Trump sued for defamation by columnist who accuses him of 1996 sexual assault
E. Jean Carroll accuses Trump of concocting 'swarm of related lies' after her allegation went public
A woman who accuses Donald Trump of raping her more than 23 years ago in a New York department store sued the U.S. president on Monday over statements he made in June denying that the attack occurred and criticizing her for coming forward.
E. Jean Carroll, a longtime Elle magazine advice columnist, said in a complaint filed in a New York state court in Manhattan that Trump lied about attacking her, and "smeared her integrity, honesty, and dignity" by concocting a "swarm of related lies" to explain why she would make the incident up.

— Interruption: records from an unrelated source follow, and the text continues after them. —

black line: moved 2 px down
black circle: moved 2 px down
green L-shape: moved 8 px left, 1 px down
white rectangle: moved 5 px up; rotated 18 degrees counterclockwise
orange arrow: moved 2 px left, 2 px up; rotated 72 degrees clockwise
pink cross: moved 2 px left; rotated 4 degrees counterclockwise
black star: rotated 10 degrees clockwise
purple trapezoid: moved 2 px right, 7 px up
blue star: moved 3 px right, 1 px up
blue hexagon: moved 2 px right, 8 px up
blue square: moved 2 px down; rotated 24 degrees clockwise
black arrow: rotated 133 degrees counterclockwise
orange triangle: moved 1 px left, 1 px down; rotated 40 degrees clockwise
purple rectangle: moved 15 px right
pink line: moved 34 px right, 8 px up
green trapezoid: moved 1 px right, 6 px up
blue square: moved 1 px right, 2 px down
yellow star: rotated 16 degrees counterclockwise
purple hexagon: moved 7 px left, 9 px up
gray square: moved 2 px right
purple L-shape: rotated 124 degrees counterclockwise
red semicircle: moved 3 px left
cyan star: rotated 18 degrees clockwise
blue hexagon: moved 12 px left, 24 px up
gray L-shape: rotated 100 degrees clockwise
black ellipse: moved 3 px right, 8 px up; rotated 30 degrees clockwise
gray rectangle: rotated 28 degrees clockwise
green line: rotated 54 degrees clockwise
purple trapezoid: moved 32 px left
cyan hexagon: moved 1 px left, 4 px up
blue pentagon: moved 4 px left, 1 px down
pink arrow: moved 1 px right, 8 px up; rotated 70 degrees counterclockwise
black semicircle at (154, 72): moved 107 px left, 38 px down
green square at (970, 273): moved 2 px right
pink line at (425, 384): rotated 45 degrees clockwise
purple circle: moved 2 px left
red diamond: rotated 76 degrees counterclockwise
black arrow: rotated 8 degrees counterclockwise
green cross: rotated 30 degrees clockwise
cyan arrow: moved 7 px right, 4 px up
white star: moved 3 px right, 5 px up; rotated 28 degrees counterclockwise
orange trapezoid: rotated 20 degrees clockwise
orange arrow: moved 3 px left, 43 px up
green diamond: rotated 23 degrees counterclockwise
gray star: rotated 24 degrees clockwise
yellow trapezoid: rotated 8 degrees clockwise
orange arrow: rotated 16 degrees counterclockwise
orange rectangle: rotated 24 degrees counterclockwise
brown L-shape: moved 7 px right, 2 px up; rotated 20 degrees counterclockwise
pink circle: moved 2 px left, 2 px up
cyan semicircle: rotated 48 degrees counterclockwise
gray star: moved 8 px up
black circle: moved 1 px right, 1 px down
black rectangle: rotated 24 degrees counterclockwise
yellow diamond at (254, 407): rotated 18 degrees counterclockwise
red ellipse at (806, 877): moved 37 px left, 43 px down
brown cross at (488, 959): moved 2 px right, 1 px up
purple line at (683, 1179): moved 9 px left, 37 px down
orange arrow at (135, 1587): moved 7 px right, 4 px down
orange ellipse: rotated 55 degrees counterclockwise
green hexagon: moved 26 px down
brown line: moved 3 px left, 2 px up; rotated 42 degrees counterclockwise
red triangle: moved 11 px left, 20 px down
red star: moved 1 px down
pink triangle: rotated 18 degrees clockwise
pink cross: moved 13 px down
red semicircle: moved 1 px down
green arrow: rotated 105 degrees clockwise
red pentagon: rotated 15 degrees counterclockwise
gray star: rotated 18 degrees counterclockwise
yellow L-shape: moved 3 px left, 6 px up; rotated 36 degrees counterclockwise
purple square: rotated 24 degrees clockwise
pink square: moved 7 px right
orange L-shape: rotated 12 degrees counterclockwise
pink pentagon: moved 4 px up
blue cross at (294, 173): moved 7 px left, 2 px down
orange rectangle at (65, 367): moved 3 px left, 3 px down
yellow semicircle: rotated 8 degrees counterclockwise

The White House did not immediately respond to a request for comment. White House Press Secretary Stephanie Grisham told the Washington Post that "the lawsuit is frivolous and the story is a fraud — just like the author."
Carroll's account of the alleged rape at Bergdorf Goodman on Fifth Avenue, which she said occurred between the autumn of 1995 and spring of 1996, had been published in New York magazine in June, excerpted from her memoir released the next month.
After the account was published, Trump made statements that he did not rape Carroll and had never met her. He said she was "totally lying" as part of an effort to boost book sales.
"I'll say it with great respect: Number one, she's not my type. Number two, it never happened. It never happened, OK?" he told The Hill newspaper in Washington.
An undated photo was unearthed at the time that showed Trump, along with his former wife Ivana, speaking to Carroll and Caroll's then-husband, John Johnson, at an event.
In her complaint, Carroll said the attack lasted two to three minutes, before she ran out of the dressing room and onto Fifth Avenue.
Carroll said in the lawsuit she soon confided in two friends, author Lisa Birnbach and former WCBS news anchor Carol Martin, about the alleged attack, but did not report Trump to authorities because she feared retribution.
She said she went public after accounts in 2017 of alleged sexual misconduct by Hollywood producer Harvey Weinstein, which he has denied, spawned the #MeToo movement.
"No person in this country should be above the law — including the President," Carroll said in a statement provided by her lawyers.
Trump has denied accusations by more than one dozen women who said he made unwanted sexual advances against them years before he entered politics.
He also faces a defamation lawsuit by Summer Zervos, a former contestant on his television show The Apprentice, who claimed he kissed her against her will in 2007 in New York and later groped her at a Beverly Hills hotel.